Casi sin desempacar sus pertenencias la enfermera sería llamada de nuevo a ocupar puesto en el “cráter del volcán”. Ahora sí tendría más casos en dos salas, con los eventos de Banes y Gibara, en su mayoría de niños de dos y tres años, los que junto a sus padres ocuparían camas para su tratamiento y vigilancia durante las 24 horas del día.
Aunque no tuvo pacientes ventilados y todos resultaron negativos cada jornada fue de mucha tensión. Los minutos y horas se complicaban, porque había que garantizar tratamientos y tomas de temperatura sin fallos; dar aerosol a algunos; ayudar a padres y niños a calmar la ansiedad por estar lejos de la familia y la casa, mantener la higiene estricta de las manos, la limpieza con cloro de las superficies; cumplir con el cambio del nasobuco a las tres horas de uso y como asunto elemental, el cumplimiento de las medidas de bioseguridad para evitar el contagio.
Con el brillo característicos de sus ojos negros cuenta del extraordinario equipo que formaron las cuatro enfermeras con los dos los médicos Ever y Michel, también del hospital Pediátrico; de la alegría con la cual recibían cada resultado negativo, de cada una de las emotivas despedidas a los 17 niños con sus padres, tras haber “burlado” a ese enemigo invisible al cual se enfrentaron.
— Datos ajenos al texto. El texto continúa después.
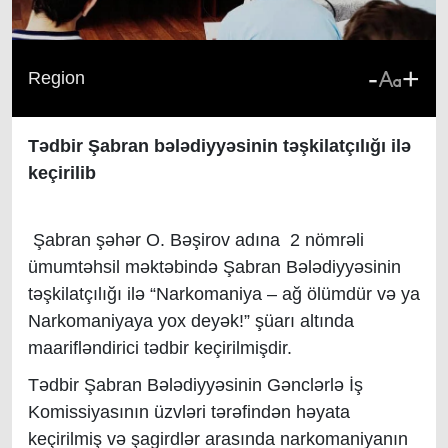
-
+
Region
Tədbir Şabran bələdiyyəsinin təşkilatçılığı ilə
keçirilib
Şabran şəhər O. Bəşirov adına 2 nömrəli
ümumtəhsil məktəbində Şabran Bələdiyyəsinin
təşkilatçılığı ilə “Narkomaniya – ağ ölümdür və ya
Narkomaniyaya yox deyək!” şüarı altında
maarifləndirici tədbir keçirilmişdir.
Tədbir Şabran Bələdiyyəsinin Gənclərlə İş
Komissiyasının üzvləri tərəfindən həyata
keçirilmiş və şagirdlər arasında narkomaniyanın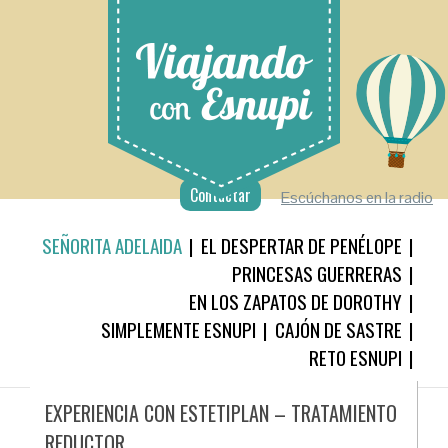
Contactar
Escúchanos en la radio
SEÑORITA ADELAIDA
EL DESPERTAR DE PENÉLOPE
PRINCESAS GUERRERAS
EN LOS ZAPATOS DE DOROTHY
SIMPLEMENTE ESNUPI
CAJÓN DE SASTRE
RETO ESNUPI
EXPERIENCIA CON ESTETIPLAN – TRATAMIENTO
REDUCTOR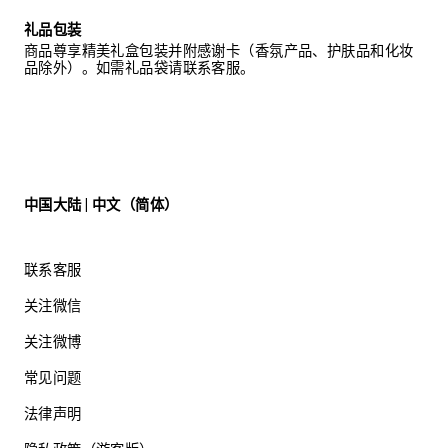
礼品包装
商品尊享精美礼盒包装并附感谢卡（香氛产品、护肤品和化妆
品除外）。如需礼品袋请联系客服。
中国大陆 | 中文（简体）
联系客服
关注微信
关注微博
常见问题
法律声明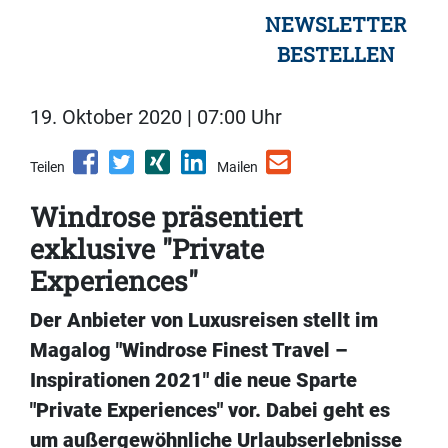
NEWSLETTER
BESTELLEN
19. Oktober 2020 | 07:00 Uhr
Teilen
Mailen
Windrose präsentiert
exklusive "Private
Experiences"
Der Anbieter von Luxusreisen stellt im
Magalog "Windrose Finest Travel –
Inspirationen 2021" die neue Sparte
"Private Experiences" vor. Dabei geht es
um außergewöhnliche Urlaubserlebnisse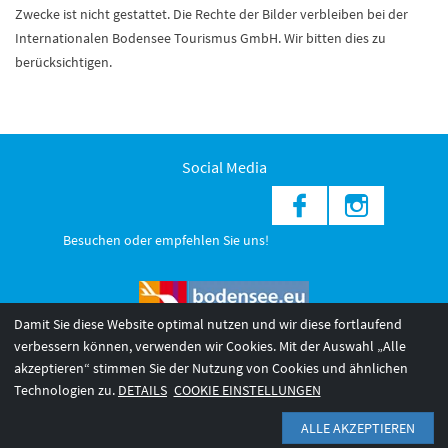
Zwecke ist nicht gestattet. Die Rechte der Bilder verbleiben bei der
Internationalen Bodensee Tourismus GmbH. Wir bitten dies zu
berücksichtigen.
Social Media
Besuchen oder empfehlen Sie uns!
Damit Sie diese Website optimal nutzen und wir diese fortlaufend
verbessern können, verwenden wir Cookies. Mit der Auswahl „Alle
akzeptieren“ stimmen Sie der Nutzung von Cookies und ähnlichen
© 2026 Internationale Bodensee Tourismus GmbH
3
Technologien zu.
DETAILS
COOKIE EINSTELLUNGEN
AGB 2025/26
Impressum
Barrierefreiheit
ALLE AKZEPTIEREN
Datenschutzerklärung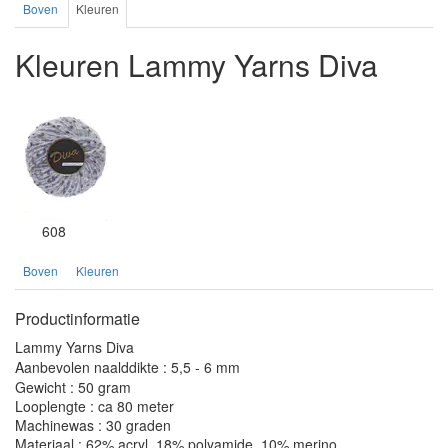
Boven
Kleuren
Kleuren Lammy Yarns Diva
608
Boven
Kleuren
Productinformatie
Lammy Yarns Diva
Aanbevolen naalddikte : 5,5 - 6 mm
Gewicht : 50 gram
Looplengte : ca 80 meter
Machinewas : 30 graden
Materiaal : 62% acryl, 18% polyamide, 10% merino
Además, supo y habló de temores y peligros afrontados en cada turno de trabajo de 12 horas, porque cabía la posibilidad de la infección y era la primera vez que se enfrentaba a un virus, una enfermedad causante de millones de infestados y miles de muertes.
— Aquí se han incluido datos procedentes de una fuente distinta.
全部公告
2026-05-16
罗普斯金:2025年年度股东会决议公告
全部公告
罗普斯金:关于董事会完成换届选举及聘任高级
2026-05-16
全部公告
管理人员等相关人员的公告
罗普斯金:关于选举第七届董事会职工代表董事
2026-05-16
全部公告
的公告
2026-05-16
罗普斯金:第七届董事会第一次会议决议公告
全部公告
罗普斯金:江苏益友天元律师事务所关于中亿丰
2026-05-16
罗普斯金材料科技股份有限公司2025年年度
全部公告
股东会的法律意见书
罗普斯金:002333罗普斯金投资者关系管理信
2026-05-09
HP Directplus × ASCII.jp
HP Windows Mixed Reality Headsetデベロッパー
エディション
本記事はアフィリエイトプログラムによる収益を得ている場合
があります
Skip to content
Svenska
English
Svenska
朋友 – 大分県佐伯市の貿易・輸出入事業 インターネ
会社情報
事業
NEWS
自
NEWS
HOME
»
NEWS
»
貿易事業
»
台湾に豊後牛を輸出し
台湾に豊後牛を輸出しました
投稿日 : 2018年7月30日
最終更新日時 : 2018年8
Del descanso recordó que era muy poco y en el propio hospital, donde les habían habilitado un pequeño cuarto para aliviar el agotamiento y tensiones del trabajo. Sintió el agradecimiento cotidiano de sus pacientes, a los que acogió como parte de la familia, aunque hoy no pueda reconocerlos de verlos en la calle, porque nunca viera sus rostros protegidos por el indispensable nasobuco.
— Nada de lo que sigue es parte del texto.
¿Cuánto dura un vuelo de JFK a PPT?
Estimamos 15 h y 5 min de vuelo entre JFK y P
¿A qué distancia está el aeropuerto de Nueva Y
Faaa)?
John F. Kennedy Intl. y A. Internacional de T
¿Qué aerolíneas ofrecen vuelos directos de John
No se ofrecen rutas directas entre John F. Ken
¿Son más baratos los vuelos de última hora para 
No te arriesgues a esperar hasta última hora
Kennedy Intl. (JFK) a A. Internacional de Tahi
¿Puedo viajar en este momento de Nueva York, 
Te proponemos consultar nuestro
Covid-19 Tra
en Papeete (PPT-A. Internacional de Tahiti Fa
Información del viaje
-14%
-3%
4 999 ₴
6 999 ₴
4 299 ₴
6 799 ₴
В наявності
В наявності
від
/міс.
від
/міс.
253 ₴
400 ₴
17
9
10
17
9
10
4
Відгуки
Los recuerdos de los 17 días entre pacientes, después de los otros 14 de aislamiento en el propio hospital antes de regresar al hogar y luego otro tiempo similar de recogimiento hogareño se le agolpan a la joven, a quien la animaron a vencer el peligro o los deseos incontrolables de estar junto a su pequeño el amor a la profesión, por la cual apostara desde muy niña cuando correteaba por los campos de Las Casimbas.
Ahora de vuelta a su hogar, los suyos y al trabajo, Yunelquis valora la experiencia como única, porque a decir de ella “estás frente a frente a un enemigo invisible y letal, contra el cual debes protegerte y luchar por vencerlo, a partir de tu responsabilidad como profesional de la salud y como una persona más”.
Por eso su mayor deseo es lograr vencer a ese mal, para así volver a la vida normal, que para ella es decir, ir todos los días a ver a su niño y abrazarlo sin temor.
La joven, quizá no lo reconozca o no lo haya interiorizado así, pero con su humildad y aporte especial a la lucha contra la pandemia y por la vida, hace honor a la francesa Florence Nightingale, pionera de la enfermería profesional moderna, cuyo aniversario 200 de su nacimiento se celebra este 12 de mayo, por lo cual en su honor la Organización Mundial de la Salud declaró el 2020, Año Internacional de las Enfermeras, Enfermeros y Matronas.